Kulihat Din mengalihkan pandangannya ke arah anak kecil berumur
sekitar 2 tahun lebih muda darinya, yang terlihat lucu dengan jilbab biru
kecilnya. Kutatap wajahnya yang menggambarkan inginnya.
Din, akankah
harapmu jadi nyata ? Sanggupkah kau pertahankan inginmu dalam kerasnya duniamu ?
Din seolah tak peduli dengan seikat tanya yang tumbuh di hatiku. Ia
kembali berceloteh. Melukis mimpinya di langit senja. Dan merangkai bunga-bunga
cita dan harapannya. Ingin sekali kukatakan kepadanya.
Din, Allah Maha
Melihat, Allah Maha Mendengar, Allah Maha Mengabulkan Doa dan akan mengabulkan
doa hamba yang memohon kepada Nya. Allah Maha Menepati Janji dan janji Allah
adalah kepastian. Allah tidak akan melupakan dan tidak akan menelantarkan hamba
Nya. Allah adalah sebaik-baik Penolong dan sebaik-baik Pelindung.
Allah,
kiranya Engkau berkenan, untuk mengabulkan pinta mereka, dan melindungi mereka,
hamba Mu yang terpinggirkan dan mungkin telah terlupakan oleh sesamanya.

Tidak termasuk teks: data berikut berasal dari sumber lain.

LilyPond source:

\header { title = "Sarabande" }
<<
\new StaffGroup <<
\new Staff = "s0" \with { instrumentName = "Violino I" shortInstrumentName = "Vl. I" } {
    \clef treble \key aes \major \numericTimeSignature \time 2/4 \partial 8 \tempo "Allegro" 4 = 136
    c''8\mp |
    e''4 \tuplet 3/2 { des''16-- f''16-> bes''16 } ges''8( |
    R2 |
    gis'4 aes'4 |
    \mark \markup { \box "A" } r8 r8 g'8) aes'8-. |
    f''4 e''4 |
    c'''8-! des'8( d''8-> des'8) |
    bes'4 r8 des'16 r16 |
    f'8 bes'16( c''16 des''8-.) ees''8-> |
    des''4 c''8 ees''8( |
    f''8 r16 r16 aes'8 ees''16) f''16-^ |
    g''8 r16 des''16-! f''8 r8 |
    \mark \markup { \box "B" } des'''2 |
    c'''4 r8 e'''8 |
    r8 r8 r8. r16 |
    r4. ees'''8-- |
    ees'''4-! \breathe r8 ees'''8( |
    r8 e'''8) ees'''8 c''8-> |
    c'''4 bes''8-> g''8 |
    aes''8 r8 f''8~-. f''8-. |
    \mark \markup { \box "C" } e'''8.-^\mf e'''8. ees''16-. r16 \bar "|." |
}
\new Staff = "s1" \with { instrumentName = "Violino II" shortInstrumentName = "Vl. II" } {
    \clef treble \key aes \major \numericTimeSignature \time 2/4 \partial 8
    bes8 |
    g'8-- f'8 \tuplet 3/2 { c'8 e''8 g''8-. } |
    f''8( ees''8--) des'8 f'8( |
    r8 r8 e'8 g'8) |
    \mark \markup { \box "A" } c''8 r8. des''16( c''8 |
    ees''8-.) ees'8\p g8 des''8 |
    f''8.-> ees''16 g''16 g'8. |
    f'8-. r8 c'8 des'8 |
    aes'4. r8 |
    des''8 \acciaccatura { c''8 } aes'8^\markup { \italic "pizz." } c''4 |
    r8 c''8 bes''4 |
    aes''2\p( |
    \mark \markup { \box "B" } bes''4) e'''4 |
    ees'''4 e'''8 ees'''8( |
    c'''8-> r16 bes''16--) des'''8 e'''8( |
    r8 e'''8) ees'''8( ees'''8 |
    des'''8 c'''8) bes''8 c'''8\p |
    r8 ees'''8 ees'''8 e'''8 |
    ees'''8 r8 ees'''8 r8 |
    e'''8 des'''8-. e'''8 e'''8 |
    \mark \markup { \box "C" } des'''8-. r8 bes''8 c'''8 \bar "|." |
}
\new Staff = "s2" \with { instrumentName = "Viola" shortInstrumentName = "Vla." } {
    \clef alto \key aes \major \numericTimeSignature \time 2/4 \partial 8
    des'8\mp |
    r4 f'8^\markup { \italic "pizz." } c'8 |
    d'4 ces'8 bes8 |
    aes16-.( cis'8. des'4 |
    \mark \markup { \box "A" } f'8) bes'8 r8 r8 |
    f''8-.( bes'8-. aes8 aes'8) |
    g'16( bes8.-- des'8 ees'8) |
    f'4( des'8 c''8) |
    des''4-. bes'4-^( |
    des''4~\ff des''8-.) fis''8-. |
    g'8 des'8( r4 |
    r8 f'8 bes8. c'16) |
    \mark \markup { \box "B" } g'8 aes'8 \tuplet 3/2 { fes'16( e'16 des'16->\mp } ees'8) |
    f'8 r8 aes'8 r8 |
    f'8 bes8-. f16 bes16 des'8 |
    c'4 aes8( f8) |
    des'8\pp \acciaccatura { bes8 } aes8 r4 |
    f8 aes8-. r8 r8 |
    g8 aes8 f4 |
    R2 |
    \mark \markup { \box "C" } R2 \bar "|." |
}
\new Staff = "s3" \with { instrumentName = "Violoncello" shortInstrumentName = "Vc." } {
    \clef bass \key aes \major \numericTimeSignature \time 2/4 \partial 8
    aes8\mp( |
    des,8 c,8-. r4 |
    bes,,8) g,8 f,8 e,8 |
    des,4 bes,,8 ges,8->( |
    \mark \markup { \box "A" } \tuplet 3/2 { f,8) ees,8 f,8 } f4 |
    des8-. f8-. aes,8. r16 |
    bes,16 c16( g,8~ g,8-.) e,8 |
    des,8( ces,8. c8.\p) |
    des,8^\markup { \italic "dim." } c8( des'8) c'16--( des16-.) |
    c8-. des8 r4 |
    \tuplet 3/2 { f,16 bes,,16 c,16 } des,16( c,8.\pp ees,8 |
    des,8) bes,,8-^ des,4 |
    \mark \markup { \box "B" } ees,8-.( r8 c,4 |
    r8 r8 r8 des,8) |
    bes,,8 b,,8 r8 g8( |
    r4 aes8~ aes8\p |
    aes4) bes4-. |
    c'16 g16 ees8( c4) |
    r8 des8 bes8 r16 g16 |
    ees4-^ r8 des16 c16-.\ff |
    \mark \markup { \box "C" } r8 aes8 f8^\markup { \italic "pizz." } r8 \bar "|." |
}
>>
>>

Din kecil dengan sejuta mimpi. Sekecil itu telah merasakan kerasnya
dunia. Namun ia masih ceria dalam keluguannya. Din tak beda dengan anak-anak
lain sebayanya. Ia juga punya cita yang ingin dicapai, dan harapan yang ingin
diwujudkan.
Din tidak seorang diri. Masih banyak Din-Din lain yang
terlupakan dan mungkin tidak lagi dipedulikan. Mereka ada, nyata, namun seolah
berada di lain dunia, karena terhijabi oleh sekat-sekat keduniawian.
Din, gadis kecil yang bermain dengan lembayung senja hari
Tatapnya
tlah membuka mata akan realitas yang ada.
Senyumnya mengajarkan untuk selalu
mensyukuri nikmatNya.
Keceriaanya menyadarkan betapa banyak karunia yang
telah dilimpahkan Allah. Harapnya menunjukkan kasih sayang Allah yang begitu
besar yang diberikan-Nya kepada seluruh hambaNya tanpa membeda-bedakan.
Malam ini, aku teringat kembali sosok Din, yang melambaikan topi sambil
tersenyum. Ia memanggilku kembali saat aku baru beberapa langkah meninggalkan
tempat itu. Setengah berteriak ia berkata " Mbaaaak, topine keri !!!!!"